PS C:\> Add-EflowNetwork -vswitchName "ExternalEFLOW" -vswitchType External

[03/04/2022 15:46:52] Checking for virtual switch with name 'ExternalEFLOW'
 - The virtual switch 'ExternalEFLOW' of type 'External' is present
[03/04/2022 15:46:52] Creating vnet (name: ExternalEFLOW)
Name          AllocationMethod Cidr Type
----          ---------------- ---- ----
ExternalEFLOW                       External

After that, an endpoint could be created. By adding the optional ip4Address parameter, a static IP can be assigned. As you can see, I did not add a default Gateway to it.
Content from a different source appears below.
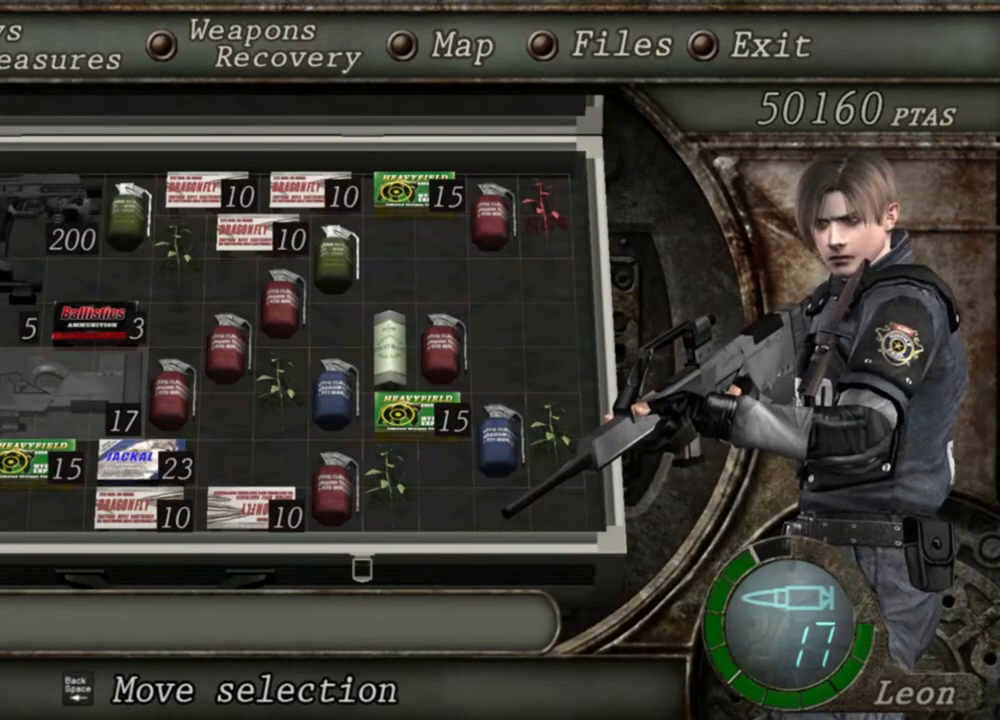
{"keys": [], "mouse": ["right"], "events": []}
It is not needed, if you want to connect from the host only.

PS C:\> Add-EflowVmEndpoint -vswitchName ExternalEFLOW -vendpointName EFLOWExternalEndpoint -ip4Address 192.168.10.99 -ip4PrefixLength 24

Name               : MY-EFLOW-ExternalEFLOW-EFLOWExternalEndpoint
MacAddress         : 00:00:00:00:00:0e
HealthStatus       : currentState:OK previousState:OK
IpConfiguration    : @{Address=192.168.10.99; PrefixLength=24; Gateway=; AllocationMethod=Static; SubNet=ExternalEFLOW}
GuestInterfaceName : eth1

Now the VM has an additional NIC eth1.

PS C:\Users\rehezser\Downloads> Get-EflowVmEndpoint

Name               : MY-EFLOWInterface
MacAddress         : 00:00:00:00:00:63
HealthStatus       : currentState:OK previousState:OK
IpConfiguration    : @{Address=172.19.36.141; PrefixLength=20; Gateway=; AllocationMethod=Dynamic; SubNet=Default Switch}
GuestInterfaceName : eth0

Name               : MY-EFLOW-ExternalEFLOW-EFLOWExternalEndpoint
MacAddress         : 00:00:00:00:00:0e
HealthStatus       : currentState:OK previousState:OK
IpConfiguration    : @{Address=192.168.10.99; PrefixLength=24; Gateway=; AllocationMethod=Static; SubNet=ExternalEFLOW}
GuestInterfaceName : eth1

And now the exposed services in the VM are accessible from the host.

PS C:\> wget https://192.168.10.99
wget : The underlying connection was closed: Could not establish trust relationship for the SSL/TLS secure channel.
At line:1 char:1

Well, if I had added a valid certificate ¯\(ツ)/¯

Summary

To be able to access a service within an EFLOW VM, you need to set a static IP on a new Hyper-V virtual switch and a network interface in the VM.